Applying Six Sigma DMAIC Methodology to Manage and Optimize Information Security Program Management
June 11, 2017
According to Gartner, the worldwide spending in 2016 on information security products and services exceeded $81.6 billion with IT Outsourcing, Security Testing and Data Loss Prevention provided some of the largest growth opportunities. The challenge that most organizations face is how to effectively recoup these investments at the level of return of investment (ROI) or better proposed in the justification of these invesments?
Organizations can adapt the DMAIC Methodology of the Six Sigma Process widely utilized across manufacturing industries to reduce manufacturing costs, improve yields and quality, and reduce wastes. DMAIC stands for Define, Measure, Analyze, Improve and Control and is data-driven methodology for improving and optimizing processes and designs. DMAIC projects are typically led by a Six Sigma Black Belt (SSBB) expert with either a white or Six Sigma Green Belt (SSGB) practitioners rounding out the Six Sigma team.
Let take a look at a scenario where an organization wants to employ intrusion detection tools from various sources to improve their threat detection time.
In the Define Phase, the Six Sigma team helps the IT staff to define signals or indicators of threats. This phase may look at the different ways to utilize the available tools and what indicators to be pulled from them.
In the Measure Phase, the team reviews the data collectors for the indicators and determine their validity based on a number of factors including frequency,sample size, etc. The team may add additional measurements at this phase or remove measurements that may deem not relevant.
In the Analyze Phase of DMAIC, the Six Sigma team assists the IT staff to review the indicators for false positives from the measurements previously defined. As these techniques require strong understanding of statistical principles, the Six Sigma team will likely utilize Six Sigma tools and techniques.

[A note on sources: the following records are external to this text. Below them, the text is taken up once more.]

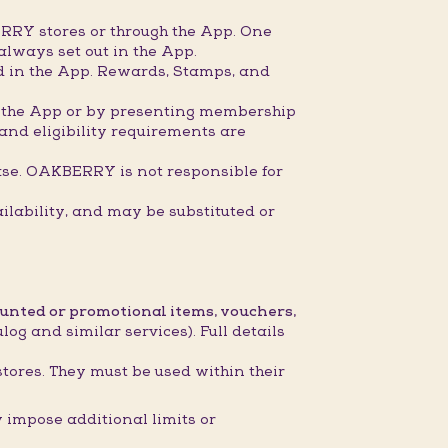
RRY stores or through the App. One
always set out in the App.
ed in the App. Rewards, Stamps, and
gh the App or by presenting membership
 and eligibility requirements are
ase. OAKBERRY is not responsible for
ilability, and may be substituted or
ounted or promotional items, vouchers,
og and similar services). Full details
stores. They must be used within their
impose additional limits or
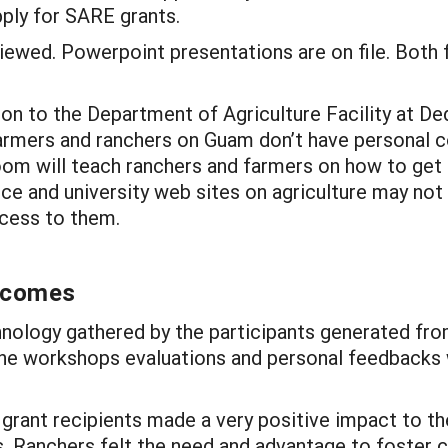
ply for SARE grants.
iewed. Powerpoint presentations are on file. Both 
on to the Department of Agriculture Facility at Ded
farmers and ranchers on Guam don’t have personal 
g room will teach ranchers and farmers on how to ge
ice and university web sites on agriculture may not
ccess to them.
utcomes
nology gathered by the participants generated fro
the workshops evaluations and personal feedbacks w
rant recipients made a very positive impact to the 
. Ranchers felt the need and advantage to foster c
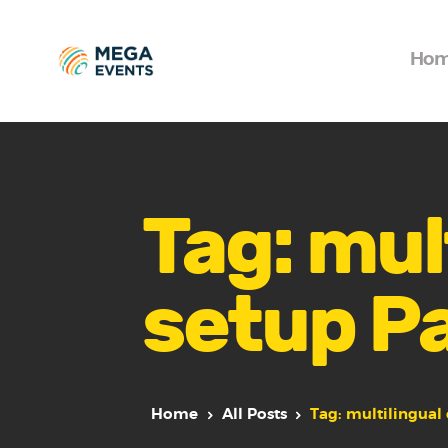
Ho
Tag: mul
setup P
Home
All Posts
Tag: multilingual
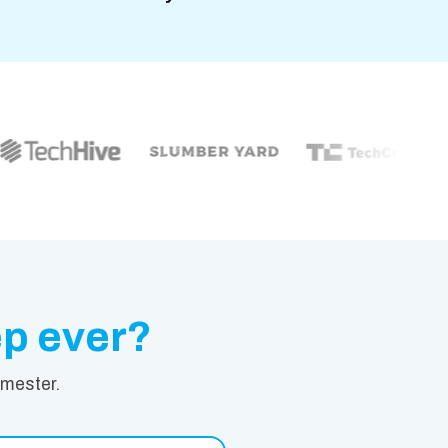
ep ever?
emester.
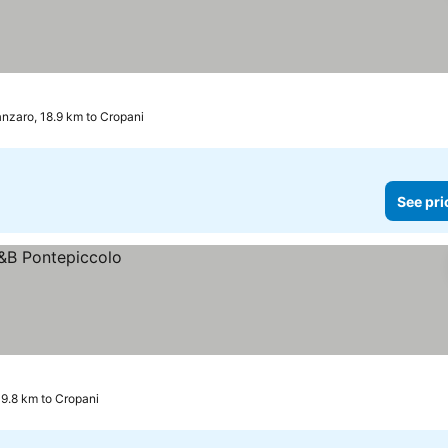
nzaro, 18.9 km to Cropani
See pri
9.8 km to Cropani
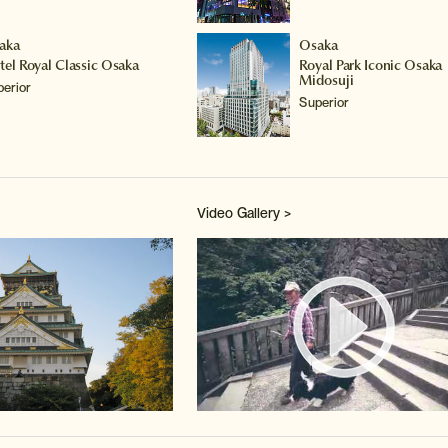
aka
Osaka
tel Royal Classic Osaka
Royal Park Iconic Osaka
Midosuji
perior
Superior
Video Gallery >
Watch 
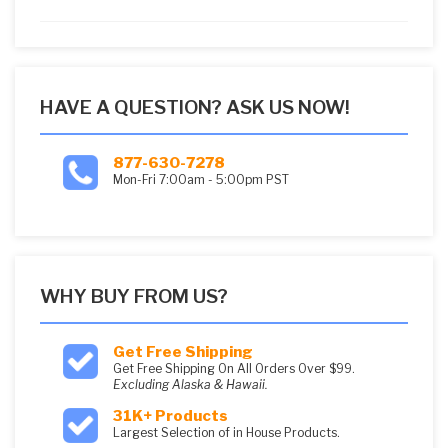
5
HAVE A QUESTION? ASK US NOW!
877-630-7278
Mon-Fri 7:00am - 5:00pm PST
WHY BUY FROM US?
Get Free Shipping
Get Free Shipping On All Orders Over $99.
Excluding Alaska & Hawaii.
31K+ Products
Largest Selection of in House Products.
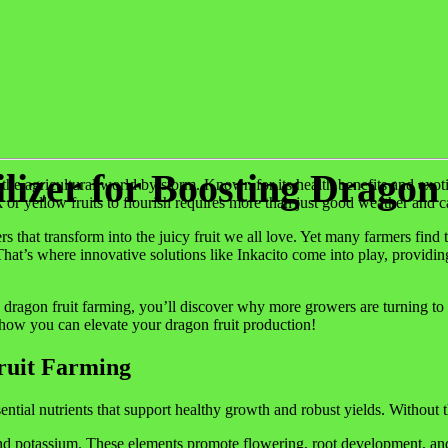
ilizer for Boosting Dragon
he agricultural world by storm. Known for its health benefits and exotic f
k or yellow fruits to flourish requires more than just good weather and
ers that transform into the juicy fruit we all love. Yet many farmers fi
hat’s where innovative solutions like Inkacito come into play, providing
gon fruit farming, you’ll discover why more growers are turning to this b
e how you can elevate your dragon fruit production!
Fruit Farming
sential nutrients that support healthy growth and robust yields. Without t
d potassium. These elements promote flowering, root development, and ov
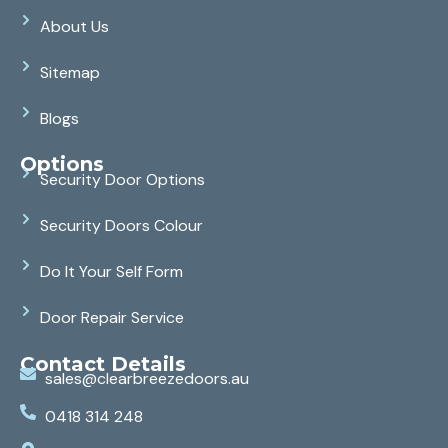
About Us
Sitemap
Blogs
Options
Security Door Options
Security Doors Colour
Do It Your Self Form
Door Repair Service
Contact Details
sales@clearbreezedoors.au
0418 314 248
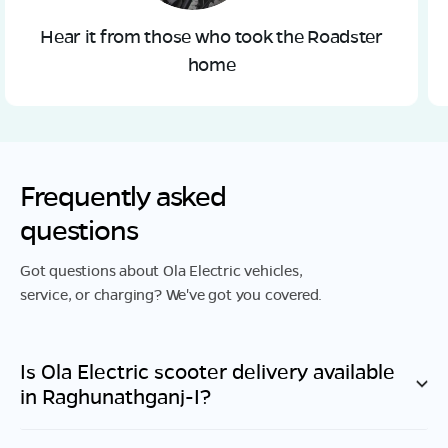
Hear it from those who took the Roadster
home
Frequently asked
questions
Got questions about Ola Electric vehicles,
service, or charging? We've got you covered.
Is Ola Electric scooter delivery available
in
Raghunathganj-I
?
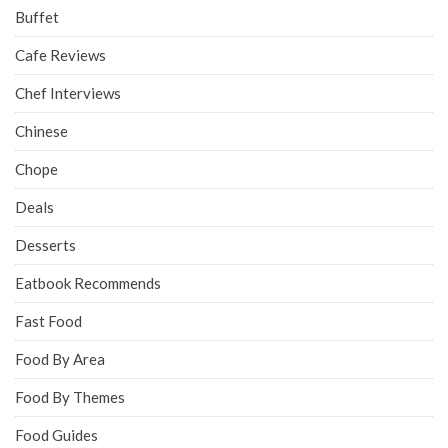
Buffet
Cafe Reviews
Chef Interviews
Chinese
Chope
Deals
Desserts
Eatbook Recommends
Fast Food
Food By Area
Food By Themes
Food Guides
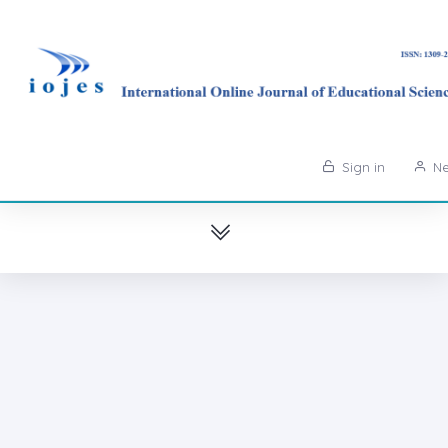
Sign in
Ne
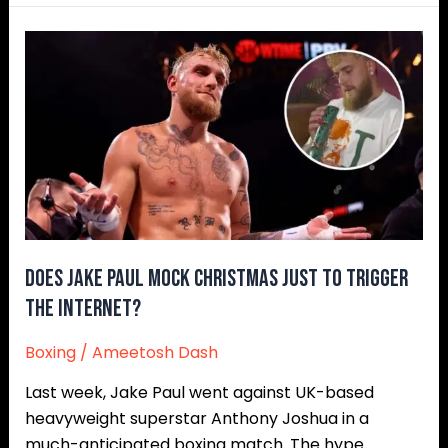
Does
Jake
Paul
Mock
Christmas
Just
to
Trigger
the
Internet?
Does Jake Paul Mock Christmas Just to Trigger
the Internet?
Boxing
/
Ameetosh Dash
Last week, Jake Paul went against UK-based
heavyweight superstar Anthony Joshua in a
much-anticipated boxing match. The hype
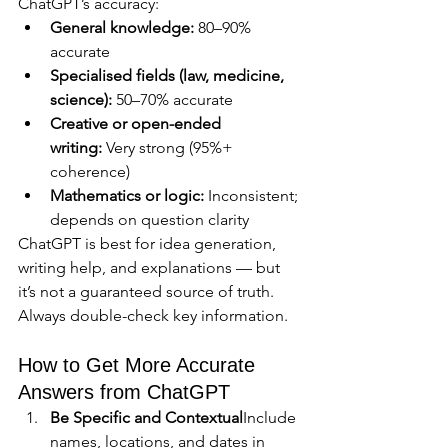
ChatGPT’s accuracy:
General knowledge:
 80–90% 
accurate
Specialised fields (law, medicine, 
science):
 50–70% accurate
Creative or open-ended 
writing:
 Very strong (95%+ 
coherence)
Mathematics or logic:
 Inconsistent; 
depends on question clarity
ChatGPT is best for idea generation, 
writing help, and explanations — but 
it’s not a guaranteed source of truth. 
Always double-check key information.
How to Get More Accurate 
Answers from ChatGPT
Be Specific and Contextual
Include 
names, locations, and dates in 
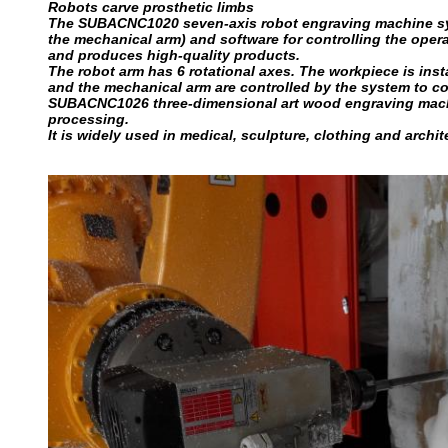
Robots carve prosthetic limbs
The SUBACNC1020 seven-axis robot engraving machine syst
the mechanical arm) and software for controlling the operat
and produces high-quality products.
The robot arm has 6 rotational axes. The workpiece is ins
and the mechanical arm are controlled by the system to comp
SUBACNC1026 three-dimensional art wood engraving machin
processing.
It is widely used in medical, sculpture, clothing and archit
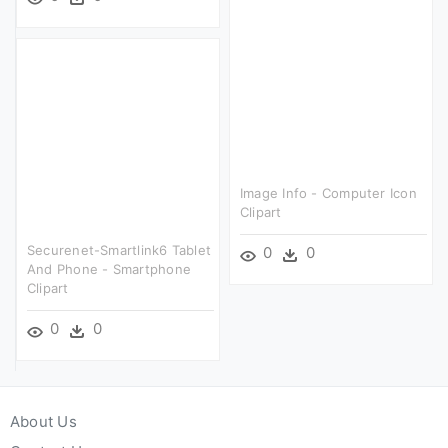
Image Info - Computer Icon
Clipart
Securenet-Smartlink6 Tablet
0
0
And Phone - Smartphone
Clipart
0
0
About Us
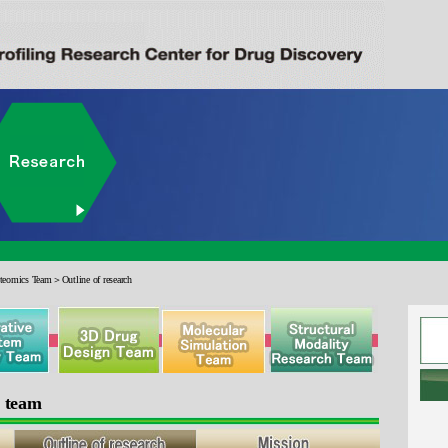
eomics Team＞Outline of research
s team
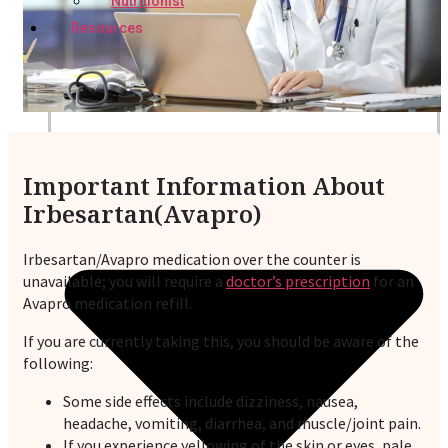
Nutritionist
Resources
Important Information About
Irbesartan(Avapro)
Irbesartan/Avapro medication over the counter is
unavailable; you will require a
doctor’s prescription
for an
Avapro medication refill.
If you are currently taking this, you should be aware of the
following:
Some side effects include dizziness, nausea,
headache, vomiting, diarrhea, and muscle/joint pain.
If you experience yellowing of the skin or eyes, pale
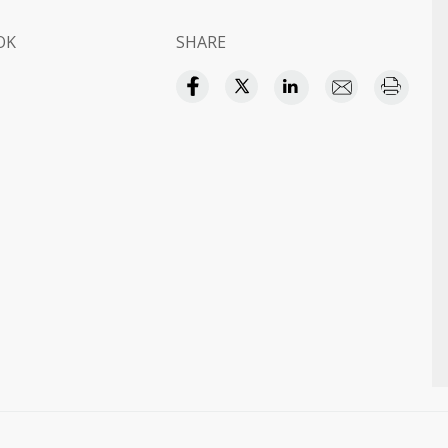
OK
SHARE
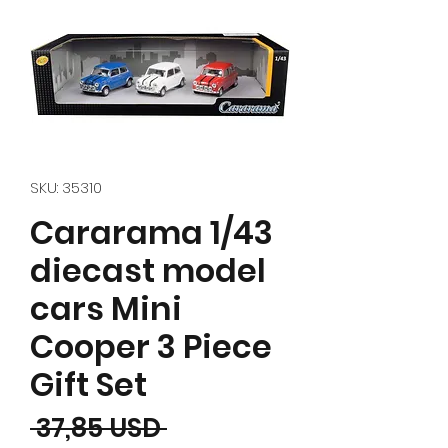
SKU: 35310
Cararama 1/43
diecast model
cars Mini
Cooper 3 Piece
Gift Set
Prezzo regolare
 37,85 USD 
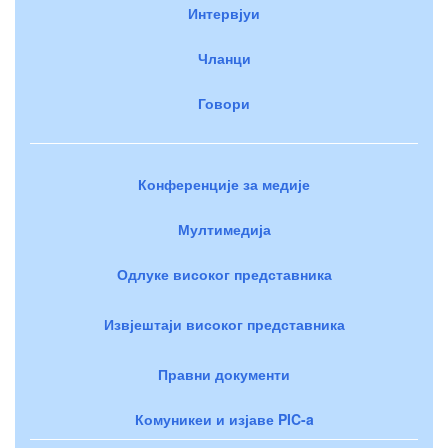
Интервјуи
Чланци
Говори
Конференције за медије
Мултимедија
Одлуке високог представника
Извјештаји високог представника
Правни документи
Комуникеи и изјаве PIC-a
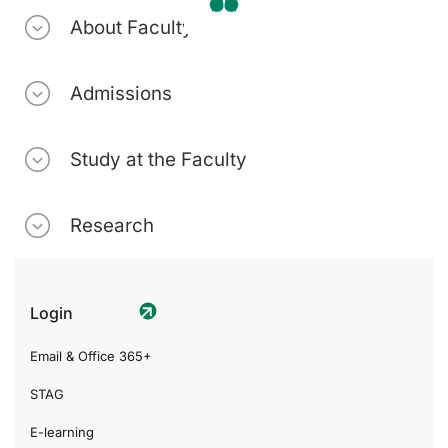
About Faculty
Admissions
Study at the Faculty
Research
Login
Email & Office 365+
STAG
E-learning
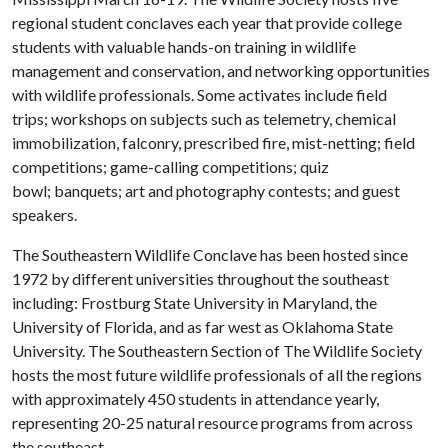
regional student conclaves each year that provide college
students with valuable hands-on training in wildlife
management and conservation, and networking opportunities
with wildlife professionals. Some activates include field
trips; workshops on subjects such as telemetry, chemical
immobilization, falconry, prescribed fire, mist-netting; field
competitions; game-calling competitions; quiz
bowl; banquets; art and photography contests; and guest
speakers.
The Southeastern Wildlife Conclave has been hosted since
1972 by different universities throughout the southeast
including: Frostburg State University in Maryland, the
University of Florida, and as far west as Oklahoma State
University. The Southeastern Section of The Wildlife Society
hosts the most future wildlife professionals of all the regions
with approximately 450 students in attendance yearly,
representing 20-25 natural resource programs from across
the southeast.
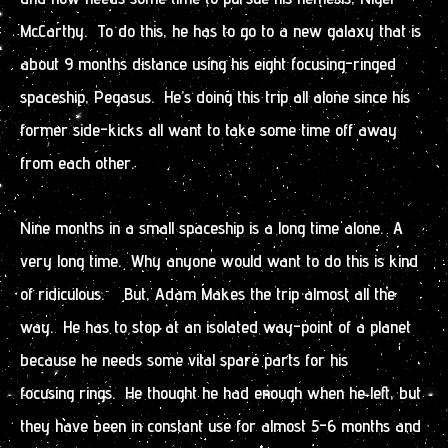
McCarthy. To do this, he has to go to a new galaxy that is
about 9 months distance using his eight focusing-ringed
spaceship, Pegasus. He’s doing this trip all alone since his
former side-kicks all want to take some time off away
from each other.
Nine months in a small spaceship is a long time alone. A
very long time. Why anyone would want to do this is kind
of ridiculous. But, Adam Makes the trip almost all the
way. He has to stop at an isolated way-point of a planet
because he needs some vital spare parts for his
focusing rings. He thought he had enough when he left, but
they have been in constant use for almost 5-6 months and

In the Improve Phase, some variables and indicators may be added or removed allowing the model to be refined and improved. This phase may loop back to the Analyze Phase. The iterative approach along with supporting data ultimately confirms the model's accuracy.
The Control Phase focuses on defining the controls (or key variables or tasks) to be monitored over time or periodically by the IT staff. These actions ensure that repeatable activities are taken to produce consistent outcomes.
In brief, the DMAIC process allows for a model to be constructed around a particular system or process using actual process data to achieve some particular outcome (e.g., faster threat response time from early detection). The variables of the model are iterated and the direct variables (e.g., having high correlation to the outcome) are subsequently identified. The model is then optimized and the controls to ensure optimal operations are documented.